* [TEXT SECTION]:

_ _ _

2015-present. Honorary Professor, University College London, U.K
2005-14. Professor of Biochemistry, Queen Mary University of London, U.K.
2005-09. Royal Society–Wolfson Research Merit Award Holder.
1992-2004. Professor of Plant Cell Biology, Lund University, Sweden.
1990-92. Professor of Plant Physiology, University of Oslo, Norway.
1983-89. Lecturer, Department of Pure and Applied Biology, University of Leeds, U.K. 1986-87. Nuffield Foundation Science Research Fellow. Lawrence Berkeley Laboratory, University of California, Berkeley, California, U.S.A.
1979-83. Postdoctoral Research Assistant, Department of Biological Sciences, University of Warwick, U.K.
1980. Visiting Research Associate, University of Illinois, Urbana, Illinois, U.S.A.
1975-77. SRC Postdoctoral Research Fellow, Botany School, University of Oxford, U.K.

Education

BSc London. School of Biological Sciences, King's College London, 1972. PhD London. King's College London, 1975.
Postgraduate Certificate in Education. Oxford University, 1979. 
Secondary. Hartridge High School, Newport, Monmouthshire, U.K.

Recent Honours and Awards

2015-17. Leverhulme Emeritus Research Fellow
2012-13. Visiting Professor, Genetics, Evolution and Environment, University College London. 2009-present. Fellow of the Linnean Society of London.
2009-10. Fellow of the Institute of Biology.
2009. Rudi Lemberg Fellow of the Australian Academy of Sciences.
2007. William Evans Fellow, Otago University, New Zealand.

Research Grants

Total 36 separate awards from Research Councils, Trusts and Foundations in U.K. (Leverhulme, Wellcome, Royal Society, Nuffield Foundation, SERC, BBSRC, NERC), Norway (NAVF, Nordic Energy Research Programme), Sweden (Vetenskapsrådet, Crafoord, Schyberg, and other Foundations), and the European Commission.

Distinguished Doctoral and Postdoctoral Researchers

Sujith Puthiyaveetil (MSc Jawaharlal Nehru University, PhD London) Research Student 2003-2005 (Lund) 2005-2009 (London), Postdoctoral Researcher 2009-2012, now Professor of Biochemistry, Purdue University; 
Thomas Pfannschmidt (PhD Bochum) DFG Postdoctoral Researcher 1996-97, now Professor, Laboratoire de Physiologie Cellulaire et Végétale, Université Joseph Fourier, Grenoble; 
Nicholas F. Tsinoremas (PhD Leeds) Research Student 1988-91, now Professor of Medicine and Director of the University of Miami Center for Computational Science, School of Medicine, University of Miami; 
Michael A. Harrison, (PhD Leeds) Research Student 1987-90, now Lecturer in the School of Biomedical Sciences, University of Leeds; 
Conrad W. Mullineaux (PhD Leeds) Research Student 1985-88, now Professor of Microbiology, Queen Mary University of London.

Research seminars, invited lectures, contributions to scientific meetings

> 300 presentations, in 22 countries and 4 continents, of which 19 are plenary or named lectures.

_ _ _

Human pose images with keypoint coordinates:
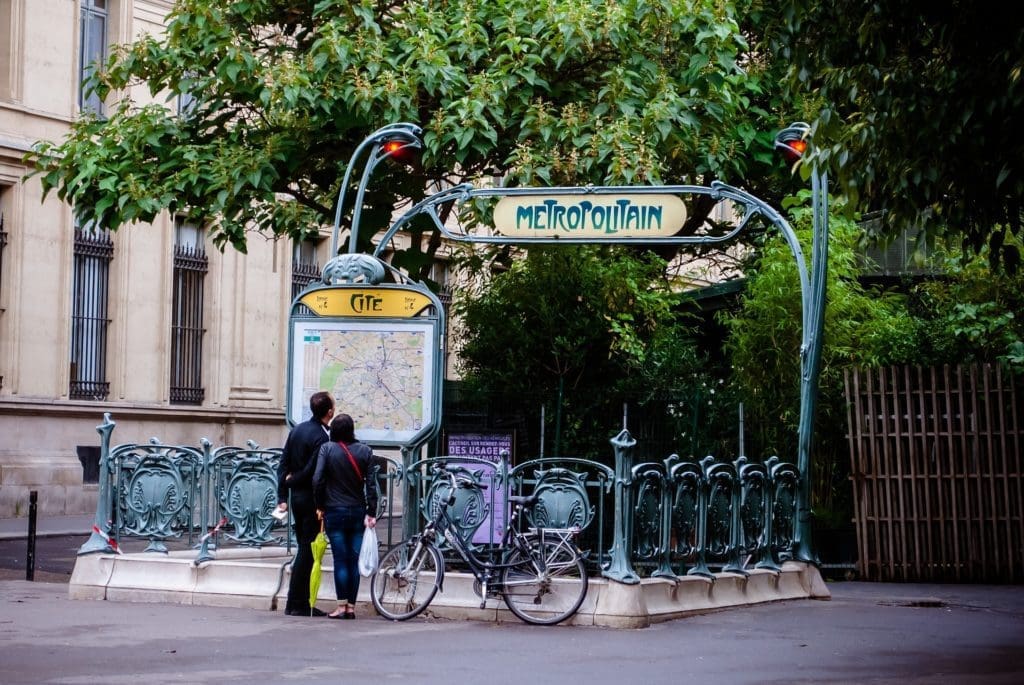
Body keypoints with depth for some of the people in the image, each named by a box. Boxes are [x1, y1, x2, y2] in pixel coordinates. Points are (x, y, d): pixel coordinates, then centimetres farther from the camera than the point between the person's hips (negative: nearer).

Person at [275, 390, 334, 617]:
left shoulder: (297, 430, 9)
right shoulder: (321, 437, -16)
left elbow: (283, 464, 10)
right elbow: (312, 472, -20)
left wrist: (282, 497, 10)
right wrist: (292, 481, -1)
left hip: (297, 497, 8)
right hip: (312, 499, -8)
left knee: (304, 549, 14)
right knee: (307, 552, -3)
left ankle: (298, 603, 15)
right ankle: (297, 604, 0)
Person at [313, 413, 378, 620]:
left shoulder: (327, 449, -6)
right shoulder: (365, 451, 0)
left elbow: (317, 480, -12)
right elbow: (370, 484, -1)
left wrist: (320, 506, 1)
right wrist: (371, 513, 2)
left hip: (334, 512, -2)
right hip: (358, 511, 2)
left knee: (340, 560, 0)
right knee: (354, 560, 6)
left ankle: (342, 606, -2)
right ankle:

_ _ _

* [WORK INSTRUCTION 1]: Please rewrite the career summary from "Postgraduate Certificate in" up to and including "the European Commission.", with "Oxford University" changed to "University of Oxford".
* [WORK INSTRUCTION 2]: Render this line of the career summary in French: "1990-92. Professor of Plant Physiology, University of Oslo, Norway."

* [ANSWER SPACE 1]:
Postgraduate Certificate in Education. University of Oxford, 1979. 
Secondary. Hartridge High School, Newport, Monmouthshire, U.K.

Recent Honours and Awards

2015-17. Leverhulme Emeritus Research Fellow
2012-13. Visiting Professor, Genetics, Evolution and Environment, University College London. 2009-present. Fellow of the Linnean Society of London.
2009-10. Fellow of the Institute of Biology.
2009. Rudi Lemberg Fellow of the Australian Academy of Sciences.
2007. William Evans Fellow, Otago University, New Zealand.

Research Grants

Total 36 separate awards from Research Councils, Trusts and Foundations in U.K. (Leverhulme, Wellcome, Royal Society, Nuffield Foundation, SERC, BBSRC, NERC), Norway (NAVF, Nordic Energy Research Programme), Sweden (Vetenskapsrådet, Crafoord, Schyberg, and other Foundations), and the European Commission.

* [ANSWER SPACE 2]: 1990-92. Professeur de physiologie végétale, Université d'Oslo, Norvège.